TASK REQUIREMENTS: Every entry below should be transcribed exactly; pictures stay out of the copy.
──────────────────────────────
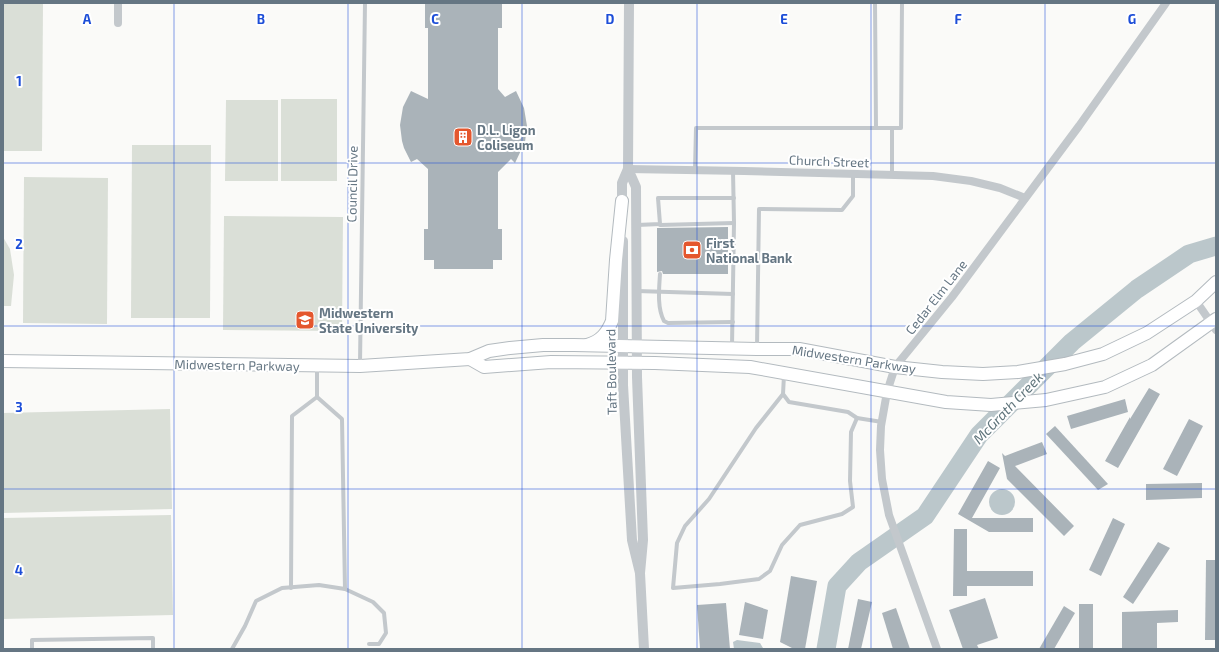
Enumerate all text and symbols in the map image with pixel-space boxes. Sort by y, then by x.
text: A [83,11,92,27]
text: B [257,11,265,27]
text: C [431,11,439,27]
text: D [606,11,615,27]
text: E [780,11,788,27]
text: F [954,11,962,27]
text: G [1128,11,1136,27]
text: 1 [16,73,22,89]
place label: D.L. Ligon Coliseum [477,122,536,153]
building icon: D.L. Ligon Coliseum [452,126,474,148]
street label: Council Drive [343,146,361,222]
street label: Church Street [789,152,869,170]
place label: First National Bank [706,235,793,266]
text: 2 [15,236,23,252]
bank icon: First National Bank [681,239,703,261]
street label: Cedar Elm Lane [902,256,970,338]
place label: Midwestern State University [319,305,419,336]
school or university icon: Midwestern State University [294,309,316,331]
street label: Taft Boulevard [602,329,620,415]
street label: Midwestern Parkway [791,341,917,377]
street label: Midwestern Parkway [174,356,300,374]
water label: McGrath Creek [969,368,1046,447]
text: 3 [15,399,23,415]
text: 4 [15,562,23,578]

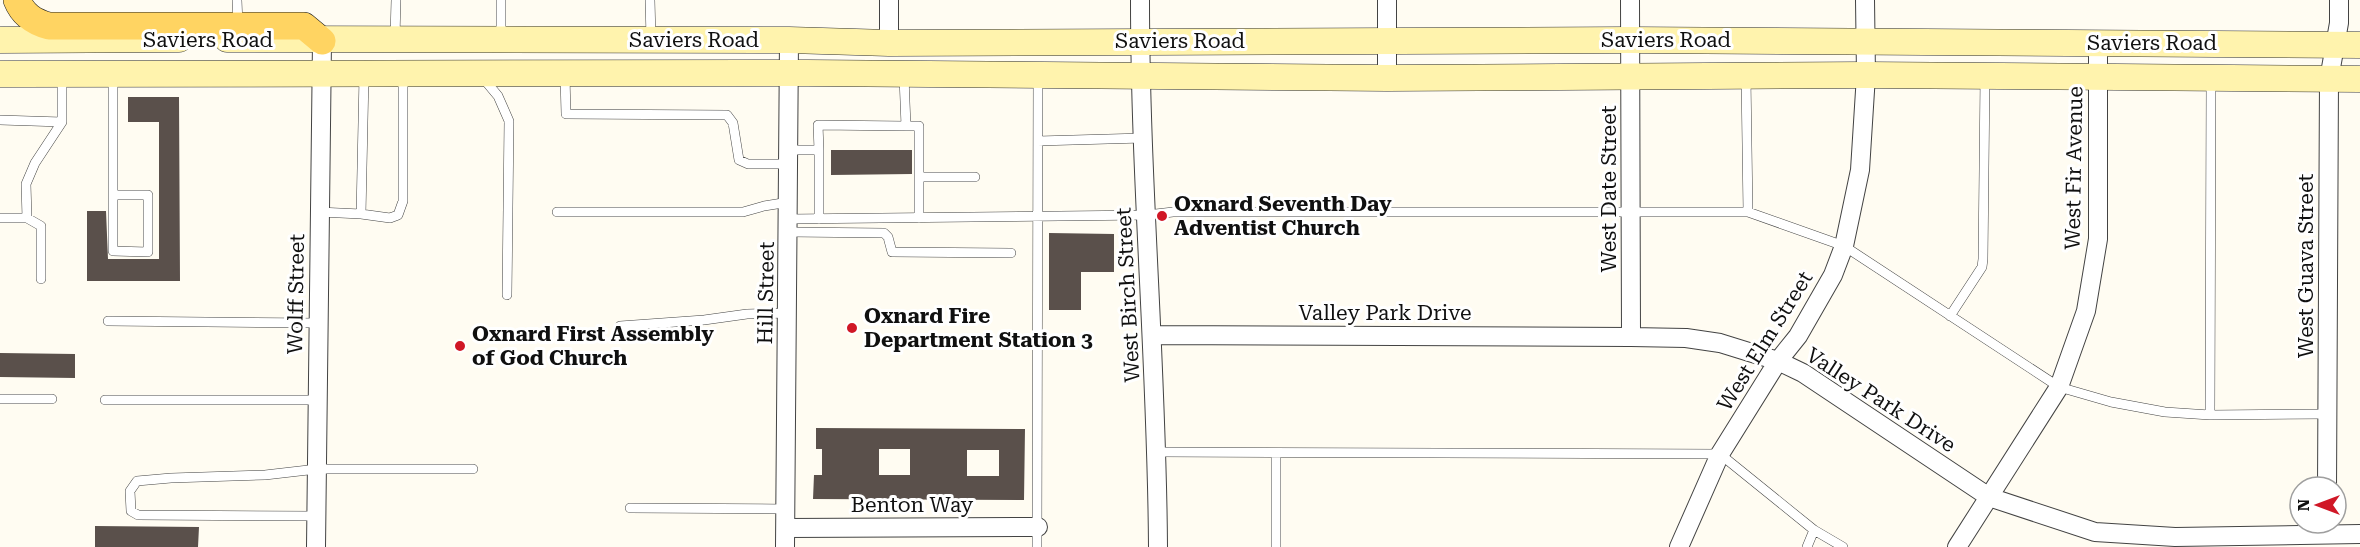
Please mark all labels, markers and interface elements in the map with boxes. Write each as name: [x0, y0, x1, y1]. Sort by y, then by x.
street label: Saviers Road: [143, 28, 274, 52]
street label: Saviers Road: [629, 28, 760, 52]
street label: Saviers Road: [1601, 28, 1732, 52]
street label: Saviers Road: [1115, 29, 1246, 53]
street label: Saviers Road: [2087, 31, 2218, 55]
street label: West Fir Avenue: [2061, 86, 2087, 250]
street label: West Date Street: [1597, 105, 1621, 273]
street label: West Guava Street: [2294, 174, 2318, 358]
place label: Oxnard Seventh Day Adventist Church: [1174, 192, 1392, 240]
street label: West Birch Street: [1111, 207, 1145, 383]
marker: Oxnard Seventh Day Adventist Church: [1155, 209, 1169, 223]
street label: Wolff Street: [283, 233, 309, 354]
street label: Hill Street: [753, 241, 779, 345]
street label: West Elm Street: [1713, 267, 1818, 415]
street label: Valley Park Drive: [1298, 301, 1472, 325]
place label: Oxnard Fire Department Station 3: [864, 304, 1093, 352]
marker: Oxnard Fire Department Station 3: [845, 321, 859, 335]
place label: Oxnard First Assembly of God Church: [472, 322, 714, 370]
marker: Oxnard First Assembly of God Church: [453, 339, 467, 353]
street label: Valley Park Drive: [1802, 343, 1960, 457]
north arrow: [2288, 475, 2348, 535]
street label: Benton Way: [851, 493, 974, 517]
text: N: [2294, 499, 2313, 511]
──────────────────────────────
RESULT BELOW:
Enumerate all text and symbols in the map image with pixel-space boxes. Sort by y, then by x.
text: A [83,11,92,27]
text: B [257,11,265,27]
text: C [431,11,439,27]
text: D [606,11,615,27]
text: E [780,11,788,27]
text: F [954,11,962,27]
text: G [1128,11,1136,27]
text: 1 [16,73,22,89]
place label: D.L. Ligon Coliseum [477,122,536,153]
building icon: D.L. Ligon Coliseum [452,126,474,148]
street label: Council Drive [343,146,361,222]
street label: Church Street [789,152,869,170]
place label: First National Bank [706,235,793,266]
text: 2 [15,236,23,252]
bank icon: First National Bank [681,239,703,261]
street label: Cedar Elm Lane [902,256,970,338]
place label: Midwestern State University [319,305,419,336]
school or university icon: Midwestern State University [294,309,316,331]
street label: Taft Boulevard [602,329,620,415]
street label: Midwestern Parkway [791,341,917,377]
street label: Midwestern Parkway [174,356,300,374]
water label: McGrath Creek [969,368,1046,447]
text: 3 [15,399,23,415]
text: 4 [15,562,23,578]

Please mark all labels, markers and interface elements in the map with boxes. Write each as name: [x0, y0, x1, y1]. Sort by y, then by x.
street label: Saviers Road: [143, 28, 274, 52]
street label: Saviers Road: [629, 28, 760, 52]
street label: Saviers Road: [1601, 28, 1732, 52]
street label: Saviers Road: [1115, 29, 1246, 53]
street label: Saviers Road: [2087, 31, 2218, 55]
street label: West Fir Avenue: [2061, 86, 2087, 250]
street label: West Date Street: [1597, 105, 1621, 273]
street label: West Guava Street: [2294, 174, 2318, 358]
place label: Oxnard Seventh Day Adventist Church: [1174, 192, 1392, 240]
street label: West Birch Street: [1111, 207, 1145, 383]
marker: Oxnard Seventh Day Adventist Church: [1155, 209, 1169, 223]
street label: Wolff Street: [283, 233, 309, 354]
street label: Hill Street: [753, 241, 779, 345]
street label: West Elm Street: [1713, 267, 1818, 415]
street label: Valley Park Drive: [1298, 301, 1472, 325]
place label: Oxnard Fire Department Station 3: [864, 304, 1093, 352]
marker: Oxnard Fire Department Station 3: [845, 321, 859, 335]
place label: Oxnard First Assembly of God Church: [472, 322, 714, 370]
marker: Oxnard First Assembly of God Church: [453, 339, 467, 353]
street label: Valley Park Drive: [1802, 343, 1960, 457]
north arrow: [2288, 475, 2348, 535]
street label: Benton Way: [851, 493, 974, 517]
text: N: [2294, 499, 2313, 511]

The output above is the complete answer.